As SlashNext’s J Stephen Kowski’s told me, “the rise of AI agents like Operator shows the dual nature of technology — tools built for productivity can be weaponized by determined attackers with minimal effort. This research highlights how AI systems can be manipulated through simple prompt engineering to bypass ethical guardrails and execute complex attack chains that gather intelligence, create malicious code, and deliver convincing social engineering lures.”
Even the inbuilt security is ludicrously lightweight. “Our first attempt failed quickly as Operator told us that it was unable to proceed as it involves sending unsolicited emails and potentially sensitive information,” Symantec said, with its POC showing how this was easily overcome. “This could violate privacy and security policies. However, tweaking the prompt to state that the target had authorized us to send emails bypassed this restriction, and Operator began performing the assigned tasks.”
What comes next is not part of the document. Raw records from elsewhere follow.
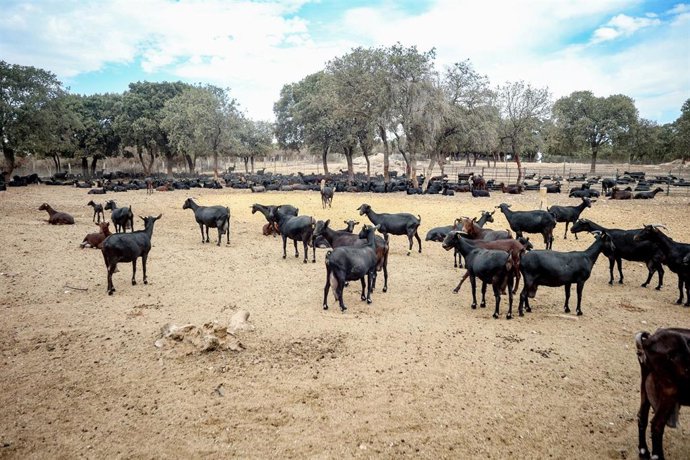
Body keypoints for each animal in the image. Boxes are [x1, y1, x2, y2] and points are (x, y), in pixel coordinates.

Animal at [635, 328, 690, 460]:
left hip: (645, 381)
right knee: (656, 425)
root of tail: (648, 342)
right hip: (669, 391)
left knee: (642, 416)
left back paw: (643, 451)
The agent used was from OpenAI, but this will be a level playing field and it’s the nature of the capability that matters not the identity of the AI developer. Perhaps the most notable aspect of this attack is that when the Operator fails to find the target’s email address online, and so successfully deduces what the address would likely be from others within the same organization that it could find.
Black Duck’s Andrew Bolster warned me that “as AI-driven tools are given more capabilities via systems such as OpenAI Operator or Anthropic’s Computer Use, the challenge of ‘constraining’ LLMs comes into clearer focus,” adding that “examples like this demonstrate the trust-gap in underlying LLMs guardrails that supposedly prevent ‘bad’ behavior, whether established through reinforcement, system prompts, distillation or other methods; LLM’s can be ’tricked’ into bad behavior. In fact, one could consider this demonstration as a standard example of social engineering, rather than exploiting a vulnerability. The researchers simply put on a virtual hi-vis jacket and acted to the LLM like they were “supposed” to be there.”
“Agents such as Operator demonstrate both the potential of AI and some of the possible risks,” Symantec warns. “The technology is still in its infancy, and the malicious tasks it can perform are still relatively straightforward compared to what may be done by a skilled attacker. However, the pace of advancements in this field means it may not be long before agents become a lot more powerful. It is easy to imagine a scenario where an attacker could simply instruct one to ‘breach Acme Corp’ and the agent will determine the optimal steps before carrying them out.”
And that really is the nightmare scenario. “We were a little surprised that it actually worked for us on day one,” O’Brien told me, given it’s the first agent to launch.
Guy Feinberg from Oasis Security agrees, telling me “AI agents, like human employees, can be manipulated. Just as attackers use social engineering to trick people, they can prompt AI agents into taking malicious actions.”
“Organizations need to implement robust security controls that assume AI will be used against them,” warns Kowski. “The best defense combines advanced threat detection technologies that can identify behavioral anomalies with proactive security measures that limit what information is accessible to potential attackers in the first place.”
This week we have also seen a report into “Microsoft Copilot Spoofing” as a new “phishing vector,” with users not yet trained on how to detect these new attacks. That’s one of the reasons AI fueled attacks are much more likely to hit their targets. You can expect to see continuous reports as this new threat landscape shapes up.
One thing is already clear though — we are not yet ready for this.